Jesse J Helton, Ph.D. is an Assistant Professor in the School of Social Work and College of Public Health and Social Justice at Saint Louis University. His research focuses on the overall safety and wellbeing of maltreated children, particularly those with disabilities. A second line of research examines chronic and episodic household food insecurity and its association to family violence. The goal of this research is to explore the relationship between biological and social mechanisms of parental hunger. He teaches statistics, research methods, and public policy in both the Masters and PhD program.
Julia M. Kobulsky, Ph.D. is an assistant professor in Social Work at Temple University's College of Public Health. She earned her doctorate from Case Western Reserve University's Mandel School of Applied Social Sciences and completed her postdoctoral training at the University of Maryland School of Social Work. Her areas of specialization include child neglect, the effects of maltreatment in adolescence, father perpetrated maltreatment, the conceptualization and measurement of maltreatment, the intersection of maltreatment and substance use, and child welfare and behavioral health service systems.
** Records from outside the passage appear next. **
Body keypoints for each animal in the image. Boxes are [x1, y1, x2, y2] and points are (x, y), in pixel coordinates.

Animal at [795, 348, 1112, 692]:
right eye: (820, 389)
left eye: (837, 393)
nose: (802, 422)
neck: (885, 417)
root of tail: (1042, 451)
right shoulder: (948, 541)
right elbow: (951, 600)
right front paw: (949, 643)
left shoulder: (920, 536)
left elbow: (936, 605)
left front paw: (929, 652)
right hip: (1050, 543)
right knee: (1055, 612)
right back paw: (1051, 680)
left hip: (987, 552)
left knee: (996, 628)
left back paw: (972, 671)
Darcey Merritt, M.S.W., Ph.D. is an Associate Professor at NYU Silver School of Social Work. She is an Associate Editor for Children and Youth Services Review (CYSR), a Board member of the Society for Social Work and Research (SSWR) and a member of APSAC and ISPCAN. Dr. Merritt has extensive experience as a practitioner in child welfare systems, and research interests including child maltreatment prevention and experiences of those served by public child welfare systems. She is dedicated to providing empirical and meaningful knowledge useful to bolster the well being of children and families, through contributing their voices in the discussion of prevention methods. Specifically, her research focuses on parenting in socio-economic context, considering the impact of working memory on parental decision-making.
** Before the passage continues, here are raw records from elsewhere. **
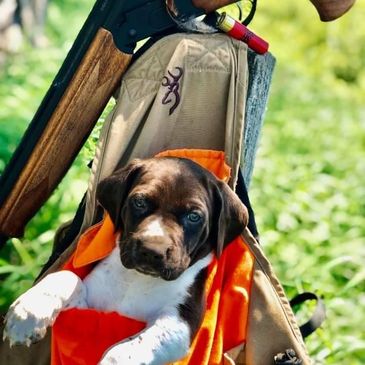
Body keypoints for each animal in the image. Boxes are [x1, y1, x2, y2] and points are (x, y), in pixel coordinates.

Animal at [3, 158, 247, 364]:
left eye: (194, 217)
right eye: (139, 202)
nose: (152, 251)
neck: (138, 279)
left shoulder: (180, 323)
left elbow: (132, 347)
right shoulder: (86, 310)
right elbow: (68, 276)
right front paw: (28, 314)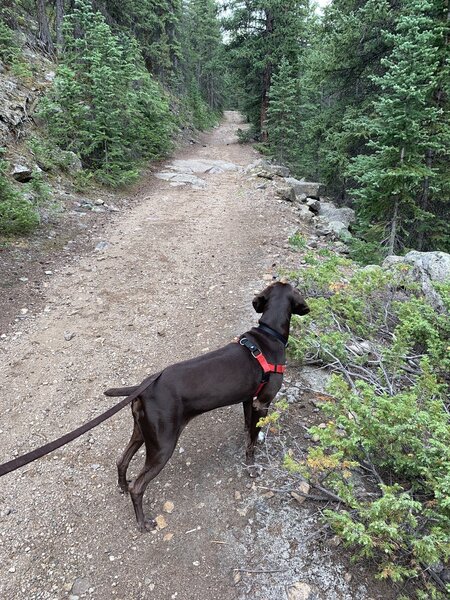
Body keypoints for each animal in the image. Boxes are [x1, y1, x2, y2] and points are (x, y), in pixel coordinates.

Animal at [105, 282, 310, 528]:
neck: (268, 336)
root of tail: (143, 387)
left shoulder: (248, 399)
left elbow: (247, 428)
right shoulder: (263, 401)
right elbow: (252, 443)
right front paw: (251, 466)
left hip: (142, 432)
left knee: (121, 460)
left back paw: (122, 486)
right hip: (162, 446)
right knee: (138, 486)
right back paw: (143, 523)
Ashwini Tiwari, Ph.D. is an assistant professor in the Institute of Public and Preventive Health at Augusta University. Dr. Tiwari's research program focuses on reducing health disparities among high-risk and victimized populations in a family violence context. Her work examines biobehavioral trajectories and responses to trauma-based prevention and intervention efforts, while considering the impact of non-modifiable contextual stressors and intra-individual variation. She has special interests in stress physiological and genetic profiles among victimized youth populations receiving trauma services. Her recent research explores the implementation, barriers and effective components of trauma-based treatments for youth victims of sexual abuse in community settings.
Frank E. Vandervort, J.D. is a Clinical Professor of Law at the University of Michigan Law School. A Past President of the American Professionals Society on the Abuse of Children, he currently serves as Chair of the organization's Amicus Committee. His research interests include child protection, juvenile justice and interdisciplinary practice. He writes and speaks frequently on these topics.